Information supplied
━━━
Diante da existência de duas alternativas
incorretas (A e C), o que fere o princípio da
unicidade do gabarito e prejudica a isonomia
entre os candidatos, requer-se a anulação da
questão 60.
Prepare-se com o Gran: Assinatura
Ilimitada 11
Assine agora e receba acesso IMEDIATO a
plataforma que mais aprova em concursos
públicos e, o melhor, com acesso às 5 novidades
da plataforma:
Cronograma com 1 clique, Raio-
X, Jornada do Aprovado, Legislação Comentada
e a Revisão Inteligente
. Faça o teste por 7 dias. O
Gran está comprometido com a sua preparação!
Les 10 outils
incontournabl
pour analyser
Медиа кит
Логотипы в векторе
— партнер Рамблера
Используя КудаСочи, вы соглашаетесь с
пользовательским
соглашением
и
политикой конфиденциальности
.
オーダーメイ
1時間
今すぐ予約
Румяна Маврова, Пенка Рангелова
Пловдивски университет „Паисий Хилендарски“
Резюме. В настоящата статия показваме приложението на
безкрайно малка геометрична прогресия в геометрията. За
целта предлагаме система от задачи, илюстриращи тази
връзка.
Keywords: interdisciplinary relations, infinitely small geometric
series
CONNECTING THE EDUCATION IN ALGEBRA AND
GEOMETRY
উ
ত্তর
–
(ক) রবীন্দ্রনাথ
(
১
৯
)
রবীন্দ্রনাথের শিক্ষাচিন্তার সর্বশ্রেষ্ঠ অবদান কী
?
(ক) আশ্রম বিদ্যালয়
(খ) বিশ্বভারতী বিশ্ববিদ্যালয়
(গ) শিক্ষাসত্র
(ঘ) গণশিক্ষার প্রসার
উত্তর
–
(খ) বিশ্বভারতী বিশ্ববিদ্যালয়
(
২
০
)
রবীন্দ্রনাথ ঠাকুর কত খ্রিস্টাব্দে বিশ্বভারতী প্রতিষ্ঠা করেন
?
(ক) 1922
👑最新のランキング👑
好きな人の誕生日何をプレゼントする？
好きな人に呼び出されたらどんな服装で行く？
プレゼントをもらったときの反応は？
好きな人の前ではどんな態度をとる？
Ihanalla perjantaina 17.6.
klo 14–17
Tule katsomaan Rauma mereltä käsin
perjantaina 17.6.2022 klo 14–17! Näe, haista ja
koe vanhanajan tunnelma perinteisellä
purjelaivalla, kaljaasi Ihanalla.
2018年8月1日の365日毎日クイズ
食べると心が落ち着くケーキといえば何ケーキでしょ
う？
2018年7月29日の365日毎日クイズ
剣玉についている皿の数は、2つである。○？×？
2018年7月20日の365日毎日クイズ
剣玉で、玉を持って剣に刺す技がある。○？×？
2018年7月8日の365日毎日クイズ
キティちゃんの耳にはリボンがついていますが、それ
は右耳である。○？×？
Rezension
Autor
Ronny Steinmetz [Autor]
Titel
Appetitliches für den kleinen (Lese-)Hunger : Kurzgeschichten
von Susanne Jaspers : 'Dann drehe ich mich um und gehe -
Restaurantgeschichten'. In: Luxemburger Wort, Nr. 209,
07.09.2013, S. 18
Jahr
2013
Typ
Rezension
━━━
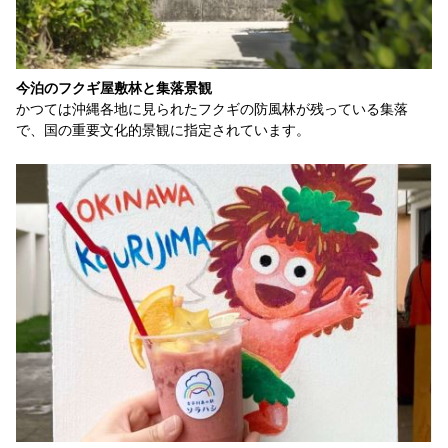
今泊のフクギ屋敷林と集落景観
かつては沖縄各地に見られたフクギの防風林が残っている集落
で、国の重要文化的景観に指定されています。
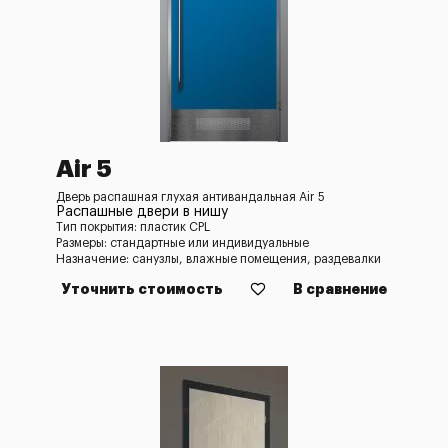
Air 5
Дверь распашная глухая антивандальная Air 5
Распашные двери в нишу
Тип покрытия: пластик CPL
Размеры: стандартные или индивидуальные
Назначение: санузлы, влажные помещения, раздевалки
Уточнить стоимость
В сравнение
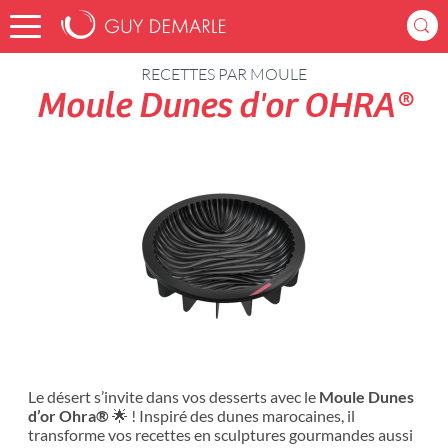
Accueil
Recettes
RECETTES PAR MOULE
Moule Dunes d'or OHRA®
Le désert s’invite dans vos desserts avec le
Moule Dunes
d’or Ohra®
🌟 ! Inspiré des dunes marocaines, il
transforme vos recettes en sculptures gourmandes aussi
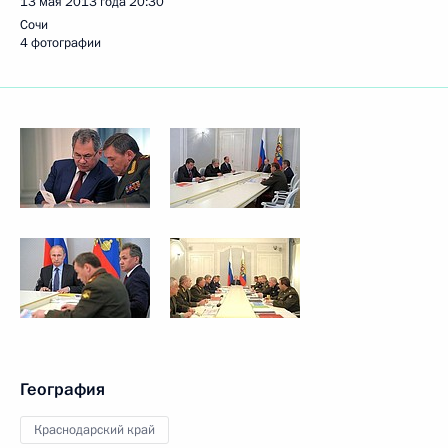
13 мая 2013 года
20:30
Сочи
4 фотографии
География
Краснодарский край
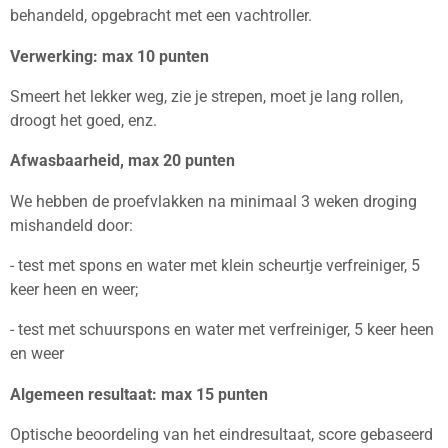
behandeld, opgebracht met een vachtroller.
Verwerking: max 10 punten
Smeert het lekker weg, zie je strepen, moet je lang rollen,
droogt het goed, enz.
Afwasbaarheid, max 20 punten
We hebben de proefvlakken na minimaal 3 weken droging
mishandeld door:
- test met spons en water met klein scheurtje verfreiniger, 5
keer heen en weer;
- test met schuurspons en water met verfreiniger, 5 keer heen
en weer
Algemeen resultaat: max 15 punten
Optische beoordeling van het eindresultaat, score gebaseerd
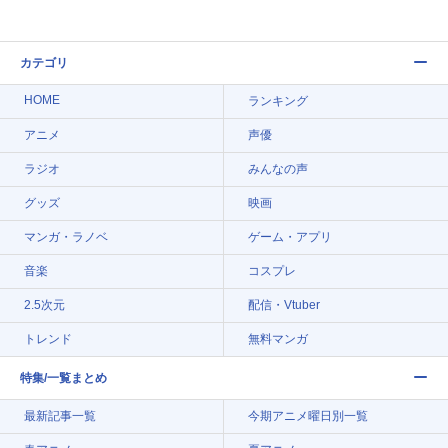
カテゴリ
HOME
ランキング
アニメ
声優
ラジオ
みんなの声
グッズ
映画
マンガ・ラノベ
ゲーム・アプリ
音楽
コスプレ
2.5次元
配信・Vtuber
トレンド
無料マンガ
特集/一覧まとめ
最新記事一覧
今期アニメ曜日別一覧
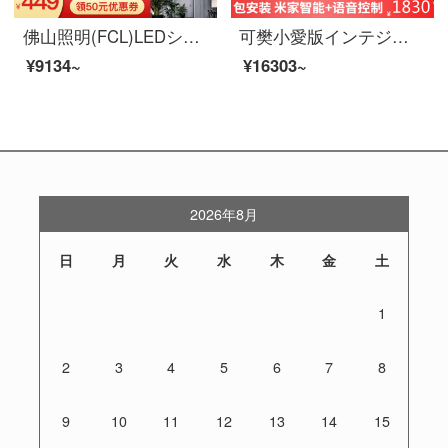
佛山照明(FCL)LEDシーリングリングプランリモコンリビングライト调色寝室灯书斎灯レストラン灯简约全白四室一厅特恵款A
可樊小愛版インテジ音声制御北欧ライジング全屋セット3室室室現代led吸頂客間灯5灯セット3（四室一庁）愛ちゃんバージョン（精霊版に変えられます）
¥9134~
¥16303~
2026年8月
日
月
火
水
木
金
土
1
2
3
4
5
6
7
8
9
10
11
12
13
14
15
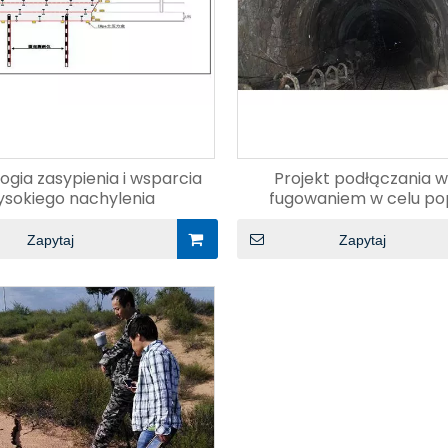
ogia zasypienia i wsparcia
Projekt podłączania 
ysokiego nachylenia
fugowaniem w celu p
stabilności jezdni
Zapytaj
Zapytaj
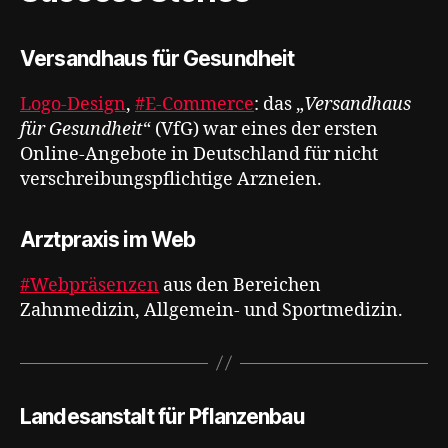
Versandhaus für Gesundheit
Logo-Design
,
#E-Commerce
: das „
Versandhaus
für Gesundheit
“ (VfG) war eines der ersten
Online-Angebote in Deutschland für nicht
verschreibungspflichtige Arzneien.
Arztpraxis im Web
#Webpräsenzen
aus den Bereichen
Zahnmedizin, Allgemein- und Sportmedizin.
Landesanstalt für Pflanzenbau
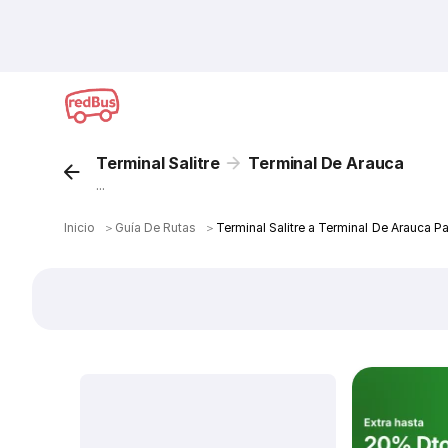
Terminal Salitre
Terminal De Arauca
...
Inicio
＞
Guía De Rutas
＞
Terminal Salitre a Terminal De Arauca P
━━━
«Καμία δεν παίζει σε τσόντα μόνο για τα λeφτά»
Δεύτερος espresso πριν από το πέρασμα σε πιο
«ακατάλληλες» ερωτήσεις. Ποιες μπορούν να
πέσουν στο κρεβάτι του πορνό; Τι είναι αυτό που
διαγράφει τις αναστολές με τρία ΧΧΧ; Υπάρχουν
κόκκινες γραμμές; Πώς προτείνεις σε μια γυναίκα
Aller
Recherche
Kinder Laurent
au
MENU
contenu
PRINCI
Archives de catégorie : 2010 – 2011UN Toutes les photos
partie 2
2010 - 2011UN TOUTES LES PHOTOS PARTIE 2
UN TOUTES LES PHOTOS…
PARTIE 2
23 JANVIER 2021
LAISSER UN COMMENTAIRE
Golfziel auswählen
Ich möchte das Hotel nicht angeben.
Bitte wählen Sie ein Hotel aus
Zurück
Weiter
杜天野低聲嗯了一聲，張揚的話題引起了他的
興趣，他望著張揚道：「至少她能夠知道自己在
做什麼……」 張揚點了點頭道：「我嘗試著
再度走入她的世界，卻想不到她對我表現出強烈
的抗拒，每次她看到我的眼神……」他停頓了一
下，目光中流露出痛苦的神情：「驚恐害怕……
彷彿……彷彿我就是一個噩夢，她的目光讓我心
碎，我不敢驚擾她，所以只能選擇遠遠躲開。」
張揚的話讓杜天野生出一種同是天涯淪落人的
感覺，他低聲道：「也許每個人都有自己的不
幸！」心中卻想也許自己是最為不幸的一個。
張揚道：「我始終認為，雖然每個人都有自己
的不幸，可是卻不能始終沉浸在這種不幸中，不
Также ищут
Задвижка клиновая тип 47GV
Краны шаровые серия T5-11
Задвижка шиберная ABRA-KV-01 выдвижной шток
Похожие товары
━━━
What is needed
Duplicate every line from the one containing "Diante da existência de duas alternativas" down to the one containing "Cronograma com 1", both ends included, without changing a character.

Your solution
Diante da existência de duas alternativas
incorretas (A e C), o que fere o princípio da
unicidade do gabarito e prejudica a isonomia
entre os candidatos, requer-se a anulação da
questão 60.
Prepare-se com o Gran: Assinatura
Ilimitada 11
Assine agora e receba acesso IMEDIATO a
plataforma que mais aprova em concursos
públicos e, o melhor, com acesso às 5 novidades
da plataforma:
Cronograma com 1 clique, Raio-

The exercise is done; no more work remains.